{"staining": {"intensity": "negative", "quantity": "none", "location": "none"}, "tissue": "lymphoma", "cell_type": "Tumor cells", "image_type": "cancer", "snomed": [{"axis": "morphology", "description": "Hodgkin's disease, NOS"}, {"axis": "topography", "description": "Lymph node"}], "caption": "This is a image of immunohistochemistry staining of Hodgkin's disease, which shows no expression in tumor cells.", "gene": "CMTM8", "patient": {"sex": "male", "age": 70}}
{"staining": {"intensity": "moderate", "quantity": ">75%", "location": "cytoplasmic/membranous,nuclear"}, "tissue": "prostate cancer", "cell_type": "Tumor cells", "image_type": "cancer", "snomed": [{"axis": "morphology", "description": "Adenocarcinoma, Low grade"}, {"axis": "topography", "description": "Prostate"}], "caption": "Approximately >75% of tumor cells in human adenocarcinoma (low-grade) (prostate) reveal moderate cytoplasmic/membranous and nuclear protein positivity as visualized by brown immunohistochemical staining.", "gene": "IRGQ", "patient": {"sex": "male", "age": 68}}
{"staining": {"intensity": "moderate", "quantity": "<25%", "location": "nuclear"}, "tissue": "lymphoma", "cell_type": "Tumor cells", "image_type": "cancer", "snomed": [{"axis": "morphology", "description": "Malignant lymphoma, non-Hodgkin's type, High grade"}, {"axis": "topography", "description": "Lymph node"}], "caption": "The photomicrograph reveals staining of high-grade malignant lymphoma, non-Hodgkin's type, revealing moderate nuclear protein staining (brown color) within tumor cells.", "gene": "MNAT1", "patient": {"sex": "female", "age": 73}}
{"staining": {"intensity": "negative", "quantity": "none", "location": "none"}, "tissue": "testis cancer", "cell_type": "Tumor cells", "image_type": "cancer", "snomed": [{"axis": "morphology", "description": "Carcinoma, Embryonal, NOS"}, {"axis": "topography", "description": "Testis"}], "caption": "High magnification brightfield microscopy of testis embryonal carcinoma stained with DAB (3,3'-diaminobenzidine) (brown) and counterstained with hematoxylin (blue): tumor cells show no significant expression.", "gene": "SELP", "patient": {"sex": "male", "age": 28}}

────────────────

* _DESCRIPTION OF THE TASK_: Copy out every line of the data above, exactly as given.

* _TASK RESPONSE_:
{"staining": {"intensity": "negative", "quantity": "none", "location": "none"}, "tissue": "lymphoma", "cell_type": "Tumor cells", "image_type": "cancer", "snomed": [{"axis": "morphology", "description": "Hodgkin's disease, NOS"}, {"axis": "topography", "description": "Lymph node"}], "caption": "This is a image of immunohistochemistry staining of Hodgkin's disease, which shows no expression in tumor cells.", "gene": "CMTM8", "patient": {"sex": "male", "age": 70}}
{"staining": {"intensity": "moderate", "quantity": ">75%", "location": "cytoplasmic/membranous,nuclear"}, "tissue": "prostate cancer", "cell_type": "Tumor cells", "image_type": "cancer", "snomed": [{"axis": "morphology", "description": "Adenocarcinoma, Low grade"}, {"axis": "topography", "description": "Prostate"}], "caption": "Approximately >75% of tumor cells in human adenocarcinoma (low-grade) (prostate) reveal moderate cytoplasmic/membranous and nuclear protein positivity as visualized by brown immunohistochemical staining.", "gene": "IRGQ", "patient": {"sex": "male", "age": 68}}
{"staining": {"intensity": "moderate", "quantity": "<25%", "location": "nuclear"}, "tissue": "lymphoma", "cell_type": "Tumor cells", "image_type": "cancer", "snomed": [{"axis": "morphology", "description": "Malignant lymphoma, non-Hodgkin's type, High grade"}, {"axis": "topography", "description": "Lymph node"}], "caption": "The photomicrograph reveals staining of high-grade malignant lymphoma, non-Hodgkin's type, revealing moderate nuclear protein staining (brown color) within tumor cells.", "gene": "MNAT1", "patient": {"sex": "female", "age": 73}}
{"staining": {"intensity": "negative", "quantity": "none", "location": "none"}, "tissue": "testis cancer", "cell_type": "Tumor cells", "image_type": "cancer", "snomed": [{"axis": "morphology", "description": "Carcinoma, Embryonal, NOS"}, {"axis": "topography", "description": "Testis"}], "caption": "High magnification brightfield microscopy of testis embryonal carcinoma stained with DAB (3,3'-diaminobenzidine) (brown) and counterstained with hematoxylin (blue): tumor cells show no significant expression.", "gene": "SELP", "patient": {"sex": "male", "age": 28}}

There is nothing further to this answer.